Passing an array (argv) to a syscall in assembly x64

Question

I am learning to create shellcode and having a great time. I mostly understand what to do. I can create asm code that will actually generate the shell. However, I was going to verify my ability by trying another syscall, namely cat .

I am using the method of building the stack from the registers. However, I am running into an issue where I need to pass an array to the 'argv' parameter. This is simple enough when doing a shell, I can just pass the address of the address of the /bin/sh string on the stack. But with cat I need to pass both the name of the function /bin/cat and the argument for cat ie /etc/issue.

I know that the layout for a syscall is:

rax : syscall ID
rdi : arg0
rsi : arg1
rdx : arg2
r10 : arg3
r8 : arg4
r9 : arg5

What I can't decipher is how to pass {"cat","/etc/issue"} into a single register, namely rsi.

My assembly:

global _start
section .text
_start:
;third argument
xor rdx,rdx

;second array member
xor rbx,rbx
push rbx ;null terminator for upcoming string
;push string in 2 parts
mov rbx,6374652f ;python '/etc/issue'[::-1].encode().hex()
push rbx
xor rbx,rbx
mov rbx, 0x65757373692f
push rbx

;first array member
xor rcx,rcx ;null terminator for upcoming string
add rcx,0x746163 ;python 'cat'[::-1].encode().hex()
push rcx

;first argument
xor rdi,rdi
push rdi ;null terminator for upcoming string
add rdi,7461632f6e69622f ;python '/bin/cat'[::-1].encode().hex()
push rdi
mov rdi,rsp

;execve syscall
xor rax,rax
add rax,59

;exit call
xor rdi,rdi
xor rax,rax
add rax,60

It runs but (as expected) aborts when a NULL is passed as argv.

I even tried just writing a C app that creates an array and quits and debugged that but I still didn't really understand what it was doing to create the array.

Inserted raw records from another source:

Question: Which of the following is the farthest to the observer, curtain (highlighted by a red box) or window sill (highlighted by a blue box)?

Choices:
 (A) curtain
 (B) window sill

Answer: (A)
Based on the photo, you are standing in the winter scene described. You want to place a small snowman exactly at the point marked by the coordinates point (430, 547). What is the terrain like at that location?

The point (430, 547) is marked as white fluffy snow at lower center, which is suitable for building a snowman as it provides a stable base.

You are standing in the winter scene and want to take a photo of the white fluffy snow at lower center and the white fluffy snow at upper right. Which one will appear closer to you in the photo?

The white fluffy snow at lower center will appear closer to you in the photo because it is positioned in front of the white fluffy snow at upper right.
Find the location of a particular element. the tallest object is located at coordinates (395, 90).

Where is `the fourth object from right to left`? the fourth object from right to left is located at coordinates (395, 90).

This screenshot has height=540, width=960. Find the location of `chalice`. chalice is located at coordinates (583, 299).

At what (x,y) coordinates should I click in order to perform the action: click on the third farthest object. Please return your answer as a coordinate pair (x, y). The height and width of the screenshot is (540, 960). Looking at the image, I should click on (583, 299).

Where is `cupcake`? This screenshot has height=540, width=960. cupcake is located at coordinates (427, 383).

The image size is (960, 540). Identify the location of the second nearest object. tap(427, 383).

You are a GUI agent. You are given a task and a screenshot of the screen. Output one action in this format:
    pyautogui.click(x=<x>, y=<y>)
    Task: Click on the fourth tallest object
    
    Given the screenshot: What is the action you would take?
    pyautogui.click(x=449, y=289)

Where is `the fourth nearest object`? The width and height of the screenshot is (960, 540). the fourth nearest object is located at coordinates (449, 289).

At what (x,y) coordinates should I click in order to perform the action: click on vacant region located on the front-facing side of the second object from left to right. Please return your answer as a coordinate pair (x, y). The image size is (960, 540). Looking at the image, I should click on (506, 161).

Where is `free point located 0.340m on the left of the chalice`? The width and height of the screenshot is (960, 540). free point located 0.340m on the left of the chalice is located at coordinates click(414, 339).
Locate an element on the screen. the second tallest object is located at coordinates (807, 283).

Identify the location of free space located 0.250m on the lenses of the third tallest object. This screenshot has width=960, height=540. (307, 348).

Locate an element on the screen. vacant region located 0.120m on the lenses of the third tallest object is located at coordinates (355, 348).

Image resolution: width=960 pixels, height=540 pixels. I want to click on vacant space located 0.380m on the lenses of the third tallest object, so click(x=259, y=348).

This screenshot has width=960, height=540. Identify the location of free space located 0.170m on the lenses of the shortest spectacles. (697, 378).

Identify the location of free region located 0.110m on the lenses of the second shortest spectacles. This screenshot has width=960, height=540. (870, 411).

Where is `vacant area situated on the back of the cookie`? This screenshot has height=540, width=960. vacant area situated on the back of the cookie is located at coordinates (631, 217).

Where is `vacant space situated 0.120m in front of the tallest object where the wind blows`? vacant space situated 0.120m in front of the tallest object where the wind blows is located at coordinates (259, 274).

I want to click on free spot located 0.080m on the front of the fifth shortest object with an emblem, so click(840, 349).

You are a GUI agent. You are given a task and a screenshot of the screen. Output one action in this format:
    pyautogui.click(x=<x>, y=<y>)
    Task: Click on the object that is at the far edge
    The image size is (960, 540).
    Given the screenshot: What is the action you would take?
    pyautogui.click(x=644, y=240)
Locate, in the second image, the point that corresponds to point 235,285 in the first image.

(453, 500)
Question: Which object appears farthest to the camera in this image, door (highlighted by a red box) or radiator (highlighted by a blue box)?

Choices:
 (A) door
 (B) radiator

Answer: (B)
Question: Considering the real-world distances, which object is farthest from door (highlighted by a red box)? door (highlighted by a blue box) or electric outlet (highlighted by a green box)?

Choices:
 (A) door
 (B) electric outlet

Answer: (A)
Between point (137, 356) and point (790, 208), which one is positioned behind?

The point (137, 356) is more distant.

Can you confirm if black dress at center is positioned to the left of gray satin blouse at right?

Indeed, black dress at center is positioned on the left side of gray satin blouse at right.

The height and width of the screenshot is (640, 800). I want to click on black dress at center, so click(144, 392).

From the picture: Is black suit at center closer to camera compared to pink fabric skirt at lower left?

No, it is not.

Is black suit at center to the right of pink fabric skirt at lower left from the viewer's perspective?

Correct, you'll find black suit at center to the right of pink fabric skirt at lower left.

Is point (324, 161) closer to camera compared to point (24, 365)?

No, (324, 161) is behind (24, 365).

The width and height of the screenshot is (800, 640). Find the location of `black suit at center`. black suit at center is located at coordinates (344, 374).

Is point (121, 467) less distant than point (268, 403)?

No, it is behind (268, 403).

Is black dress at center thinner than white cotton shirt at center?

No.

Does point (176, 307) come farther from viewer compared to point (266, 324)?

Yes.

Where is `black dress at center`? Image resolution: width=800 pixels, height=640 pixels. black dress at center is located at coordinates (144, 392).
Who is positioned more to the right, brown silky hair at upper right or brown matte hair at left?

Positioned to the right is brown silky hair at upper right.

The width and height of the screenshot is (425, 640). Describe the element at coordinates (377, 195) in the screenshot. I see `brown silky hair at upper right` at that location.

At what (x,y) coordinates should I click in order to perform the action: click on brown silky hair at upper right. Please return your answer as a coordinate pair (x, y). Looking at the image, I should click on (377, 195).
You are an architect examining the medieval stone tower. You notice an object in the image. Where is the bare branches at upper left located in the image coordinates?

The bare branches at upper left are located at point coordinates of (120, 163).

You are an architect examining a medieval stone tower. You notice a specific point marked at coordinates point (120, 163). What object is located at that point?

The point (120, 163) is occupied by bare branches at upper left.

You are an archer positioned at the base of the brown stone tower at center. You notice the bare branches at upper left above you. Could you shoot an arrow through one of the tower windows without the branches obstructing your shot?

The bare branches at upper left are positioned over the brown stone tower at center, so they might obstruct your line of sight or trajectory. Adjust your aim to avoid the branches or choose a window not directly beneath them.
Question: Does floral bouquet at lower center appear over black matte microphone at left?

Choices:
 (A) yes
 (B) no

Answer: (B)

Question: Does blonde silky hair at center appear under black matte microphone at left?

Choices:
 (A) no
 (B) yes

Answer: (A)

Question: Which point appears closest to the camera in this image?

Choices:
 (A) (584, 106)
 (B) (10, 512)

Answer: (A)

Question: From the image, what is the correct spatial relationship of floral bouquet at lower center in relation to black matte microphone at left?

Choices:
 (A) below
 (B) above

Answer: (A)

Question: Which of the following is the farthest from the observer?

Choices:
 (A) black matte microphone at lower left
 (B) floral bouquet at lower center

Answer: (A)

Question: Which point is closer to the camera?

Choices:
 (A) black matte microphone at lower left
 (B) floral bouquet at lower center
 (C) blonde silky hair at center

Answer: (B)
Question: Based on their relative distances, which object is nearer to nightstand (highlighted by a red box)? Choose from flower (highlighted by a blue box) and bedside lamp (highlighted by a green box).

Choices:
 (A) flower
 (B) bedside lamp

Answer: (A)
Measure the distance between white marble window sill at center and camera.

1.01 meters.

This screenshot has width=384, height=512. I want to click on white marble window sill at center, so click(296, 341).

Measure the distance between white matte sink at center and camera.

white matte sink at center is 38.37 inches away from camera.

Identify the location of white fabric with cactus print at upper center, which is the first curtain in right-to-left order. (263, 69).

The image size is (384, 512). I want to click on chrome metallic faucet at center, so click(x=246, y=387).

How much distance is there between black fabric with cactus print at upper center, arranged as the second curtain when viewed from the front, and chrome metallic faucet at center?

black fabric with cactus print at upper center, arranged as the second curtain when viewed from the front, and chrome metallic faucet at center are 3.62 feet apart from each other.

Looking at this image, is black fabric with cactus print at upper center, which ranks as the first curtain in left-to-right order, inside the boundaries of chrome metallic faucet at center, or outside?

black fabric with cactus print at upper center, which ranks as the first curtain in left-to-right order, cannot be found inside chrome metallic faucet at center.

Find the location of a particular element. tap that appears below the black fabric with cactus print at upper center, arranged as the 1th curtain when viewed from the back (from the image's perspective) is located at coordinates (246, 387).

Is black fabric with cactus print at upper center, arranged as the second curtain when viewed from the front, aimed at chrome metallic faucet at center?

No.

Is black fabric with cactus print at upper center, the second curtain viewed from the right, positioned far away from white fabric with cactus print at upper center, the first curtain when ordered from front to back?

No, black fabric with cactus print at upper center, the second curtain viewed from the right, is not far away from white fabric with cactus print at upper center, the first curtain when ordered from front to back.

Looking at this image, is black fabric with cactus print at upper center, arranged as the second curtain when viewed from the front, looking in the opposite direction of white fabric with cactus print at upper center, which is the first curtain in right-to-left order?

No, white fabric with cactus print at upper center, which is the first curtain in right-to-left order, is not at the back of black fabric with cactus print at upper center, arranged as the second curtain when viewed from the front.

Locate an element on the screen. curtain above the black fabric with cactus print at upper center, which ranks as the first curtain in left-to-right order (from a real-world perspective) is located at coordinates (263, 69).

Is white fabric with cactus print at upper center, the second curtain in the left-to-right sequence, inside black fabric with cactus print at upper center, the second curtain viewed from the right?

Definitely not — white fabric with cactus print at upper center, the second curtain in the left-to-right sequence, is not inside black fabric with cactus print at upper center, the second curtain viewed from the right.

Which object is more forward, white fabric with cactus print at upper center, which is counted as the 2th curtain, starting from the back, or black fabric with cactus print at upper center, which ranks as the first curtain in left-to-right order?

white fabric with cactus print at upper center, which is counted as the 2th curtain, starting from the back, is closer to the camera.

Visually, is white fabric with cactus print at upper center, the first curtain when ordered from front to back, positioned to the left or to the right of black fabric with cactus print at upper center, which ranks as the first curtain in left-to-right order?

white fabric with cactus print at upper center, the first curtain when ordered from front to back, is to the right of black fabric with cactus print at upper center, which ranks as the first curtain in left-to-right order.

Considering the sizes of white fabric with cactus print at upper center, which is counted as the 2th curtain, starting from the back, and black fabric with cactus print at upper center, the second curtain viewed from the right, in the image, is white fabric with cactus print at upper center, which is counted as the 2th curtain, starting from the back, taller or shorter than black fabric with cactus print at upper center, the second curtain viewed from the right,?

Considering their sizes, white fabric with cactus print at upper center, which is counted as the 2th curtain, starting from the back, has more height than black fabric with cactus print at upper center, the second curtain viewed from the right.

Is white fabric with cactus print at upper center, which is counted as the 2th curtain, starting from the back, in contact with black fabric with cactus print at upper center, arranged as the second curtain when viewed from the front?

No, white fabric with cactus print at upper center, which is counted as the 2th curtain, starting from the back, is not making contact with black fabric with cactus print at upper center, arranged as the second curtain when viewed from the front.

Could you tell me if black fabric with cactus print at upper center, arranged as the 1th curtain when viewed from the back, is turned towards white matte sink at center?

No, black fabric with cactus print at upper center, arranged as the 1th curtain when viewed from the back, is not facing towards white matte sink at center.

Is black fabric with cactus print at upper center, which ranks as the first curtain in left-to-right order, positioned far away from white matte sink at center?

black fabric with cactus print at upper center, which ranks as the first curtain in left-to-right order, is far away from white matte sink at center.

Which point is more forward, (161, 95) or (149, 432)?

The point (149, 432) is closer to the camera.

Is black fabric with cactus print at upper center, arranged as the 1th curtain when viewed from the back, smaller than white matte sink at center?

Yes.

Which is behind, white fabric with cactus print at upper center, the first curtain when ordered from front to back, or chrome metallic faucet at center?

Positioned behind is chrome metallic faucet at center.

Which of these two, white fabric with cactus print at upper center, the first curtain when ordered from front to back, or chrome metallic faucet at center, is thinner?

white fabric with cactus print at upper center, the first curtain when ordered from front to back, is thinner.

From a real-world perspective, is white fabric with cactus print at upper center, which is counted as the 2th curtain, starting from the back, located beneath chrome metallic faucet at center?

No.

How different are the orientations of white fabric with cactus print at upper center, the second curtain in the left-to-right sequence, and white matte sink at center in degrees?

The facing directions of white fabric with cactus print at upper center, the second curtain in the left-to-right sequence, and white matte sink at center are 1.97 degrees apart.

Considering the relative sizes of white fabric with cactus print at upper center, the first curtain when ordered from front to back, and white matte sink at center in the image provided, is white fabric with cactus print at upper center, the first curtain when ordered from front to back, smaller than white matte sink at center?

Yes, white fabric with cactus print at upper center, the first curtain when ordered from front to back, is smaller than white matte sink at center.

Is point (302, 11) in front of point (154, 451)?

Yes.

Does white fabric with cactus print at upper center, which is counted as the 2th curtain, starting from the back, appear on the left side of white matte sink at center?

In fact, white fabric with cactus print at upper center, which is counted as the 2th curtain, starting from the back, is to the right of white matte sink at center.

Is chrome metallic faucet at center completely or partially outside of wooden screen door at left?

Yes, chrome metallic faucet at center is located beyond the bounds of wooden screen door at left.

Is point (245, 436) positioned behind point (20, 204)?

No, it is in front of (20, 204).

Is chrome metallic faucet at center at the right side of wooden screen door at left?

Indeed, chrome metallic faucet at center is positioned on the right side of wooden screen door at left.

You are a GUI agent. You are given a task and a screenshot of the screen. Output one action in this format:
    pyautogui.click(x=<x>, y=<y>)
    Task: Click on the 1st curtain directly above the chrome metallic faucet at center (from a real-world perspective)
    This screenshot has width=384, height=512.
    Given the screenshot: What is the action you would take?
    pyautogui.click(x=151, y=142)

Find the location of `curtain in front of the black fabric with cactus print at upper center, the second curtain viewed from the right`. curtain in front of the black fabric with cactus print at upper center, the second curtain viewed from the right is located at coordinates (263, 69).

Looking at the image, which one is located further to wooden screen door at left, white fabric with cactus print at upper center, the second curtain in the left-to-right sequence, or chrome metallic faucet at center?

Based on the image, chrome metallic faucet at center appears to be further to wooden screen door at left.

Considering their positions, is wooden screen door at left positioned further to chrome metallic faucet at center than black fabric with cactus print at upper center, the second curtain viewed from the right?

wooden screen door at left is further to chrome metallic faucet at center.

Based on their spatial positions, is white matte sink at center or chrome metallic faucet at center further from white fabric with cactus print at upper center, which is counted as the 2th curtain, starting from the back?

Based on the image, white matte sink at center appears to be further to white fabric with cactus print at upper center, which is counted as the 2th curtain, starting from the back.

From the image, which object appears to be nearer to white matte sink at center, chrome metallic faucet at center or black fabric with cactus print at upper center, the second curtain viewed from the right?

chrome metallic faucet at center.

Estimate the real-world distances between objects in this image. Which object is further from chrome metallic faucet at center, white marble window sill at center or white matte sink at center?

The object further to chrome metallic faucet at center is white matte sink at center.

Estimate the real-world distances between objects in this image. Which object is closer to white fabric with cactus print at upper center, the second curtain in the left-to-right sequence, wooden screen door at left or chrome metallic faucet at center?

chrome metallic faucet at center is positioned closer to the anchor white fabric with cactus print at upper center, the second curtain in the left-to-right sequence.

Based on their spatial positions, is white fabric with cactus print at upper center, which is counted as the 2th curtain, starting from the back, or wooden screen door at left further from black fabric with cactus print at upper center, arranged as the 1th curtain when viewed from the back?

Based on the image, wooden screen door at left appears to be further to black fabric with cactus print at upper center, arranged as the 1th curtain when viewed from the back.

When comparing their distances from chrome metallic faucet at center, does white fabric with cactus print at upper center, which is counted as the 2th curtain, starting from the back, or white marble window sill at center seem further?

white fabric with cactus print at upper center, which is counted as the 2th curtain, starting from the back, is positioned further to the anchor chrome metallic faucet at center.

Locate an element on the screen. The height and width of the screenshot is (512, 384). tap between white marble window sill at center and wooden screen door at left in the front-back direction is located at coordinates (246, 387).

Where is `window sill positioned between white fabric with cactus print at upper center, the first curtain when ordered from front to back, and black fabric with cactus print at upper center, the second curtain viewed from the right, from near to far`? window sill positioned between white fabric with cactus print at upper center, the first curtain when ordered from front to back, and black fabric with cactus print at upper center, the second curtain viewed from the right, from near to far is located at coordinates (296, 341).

I see you pushing things to the stack and messing with registers, but no actual `call` or `syscall` to be seen. — Joseph Sible-Reinstate Monica, May 05 '20 at 04:57
`add rdi,7461632f6e69622f` - you forgot the leading `0x` for NASM hex constants. Also, only `mov` can use a 64-bit immediate, so do that instead of adding to 0. Also you forgot the `syscall` instruction to actually call into the kernel with RAX=59. — Peter Cordes, May 05 '20 at 06:39
Also, NASM doesn't suck, unlike some assemblers, so you can just do `mov rdi, '/etc/iss'` and store / push that to get characters in that order in memory. — Peter Cordes, May 05 '20 at 06:46
I had to re-type the thing, I have those calls in my original code (on a vm) but I can't cut paste from it because....reasons. — twodox, May 05 '20 at 15:53

Joseph Sible-Reinstate Monica · Accepted Answer · 2020-05-05T06:08:41.573

2

You're making this way more complicated than you need to. Here's all you need to do:

    jmp .afterdata
.pathname:
    db '/bin/' ; note lack of null terminator
.argv0:
    db 'cat'
.endargv0:
    db 1 ; we'll have to change the last byte to a null manually
.argv1:
    db '/etc/issue'
.endargv1:
    db 1 ; we'll have to change the last byte to a null manually
.afterdata:
    xor eax, eax ; the null terminator for argv and envp
    push rax
    mov rdx, rsp ; rdx = envp
    dec byte [rel .endargv1] ; change our 1 byte to a null byte
    lea rax, [rel .argv1]
    push rax
    dec byte [rel .endargv0] ; change our 1 byte to a null byte
    lea rax, [rel .argv0]
    push rax
    mov rsi, rsp ; rsi = argv
    lea rdi, [rel .pathname]
    xor eax, eax
    mov al, 59 ; SYS_execve
    syscall
    ; if you wanted to do an exit in case the execve fails, you could here, but for shellcode I don't see the point

You don't need to do any hex-encoding or reversing of strings by hand. You can just stick the strings you need right at the end of your shellcode, and push their addresses onto the stack with rip-relative addressing. The only hoops we jump through are making sure the data is before the instructions that use it, so there's no null bytes there, and having to add in the null terminators on the string at runtime.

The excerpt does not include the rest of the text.